それはキッスで始まった

奈月沙耶

 

プロローグ

 それは、「春来ぬ」とカワイイ顔をした気象予報士のお兄さんが言えども、まだまだしんしんと冷える寒い夜のことだった、と思う。

 思うっていうのは、実際のところ私の記憶というか感覚というか、そういうのが曖昧で、まだ冬物のコートにマフラーまで巻いていた覚えはあるから実際に寒かったのだろうというわけで。


 しかしその夜、歓送会で飲んで飲んで飲まれて飲んでしこたま飲んで飲んで飲みまくった私は、いい感じにできあがっていて、体はぽかぽか足元はふらふら、意識は朦朧としていてまるで寒さなんて感じなかった。

 きちんとコートを着てマフラーを巻いていたのは、帰り際に優しい先輩の誰かがきちんと身支度の面倒を見てくれたからだろう。まあ、よくあることである。

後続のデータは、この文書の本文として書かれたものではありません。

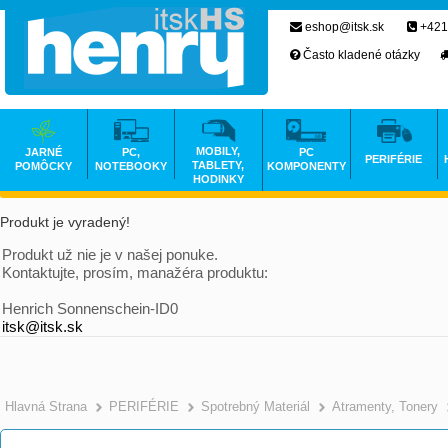
eshop@itsk.sk
+421
Často kladené otázky
MOBILY,
JARNÉ
PC,
PC
PERIFÉRIE
TABLETY,
POMÔCKY
NOTEBOOKY
KOMPONENTY
HODINKY
Produkt je vyradený!
Produkt už nie je v našej ponuke.
Kontaktujte, prosím, manažéra produktu:
Henrich Sonnenschein-ID0
itsk@itsk.sk
Hlavná Strana
PERIFÉRIE
Spotrebný Materiál
Atramenty, Tonery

 そんな千鳥足の私の前に、夜闇の中から人影が忍び出てきた。闇にカラスかってくらい全身真っ黒なコーディネートの男。しかも、

「あんた……いい匂いがするな」


 ね、紛うことなきヘンタイさんの台詞でしょ? すわ変質者だって一気に酔いが醒めたね。

 ものの、足元はおぼつかないし、対応を決めかねて私はじっとヘンタイを観察した。

 ヘンタイはぜえぜえ息を漏らしながら私の肩を掴んで言った。

「頼む……少し分けてくれ」


 ぐいっと顔を近づけ私の首元のマフラーに顔を埋める。何がしたいんだコイツ。ヘンタイの考えることはまったくわからん。よし、ここはみぞおちに一発!

 と拳を握ったとき、ヘンタイは激しく舌打ちして顔を上げ、今度は私のくちびるを奪った。

 うひゃあ、これ痴漢。まじ痴漢。いきなり舌入ってるし。


「酒くせえ。でも、甘い……」

 ほうほう、ヘンタイの痴漢め。言いたいことはそれだけか? ならば覚悟しやがれ。

 自慢の握力を誇る右手をわきわきさせ、私はぐわっとそいつの股間に掴みかかった。握り潰すぞ、オラ!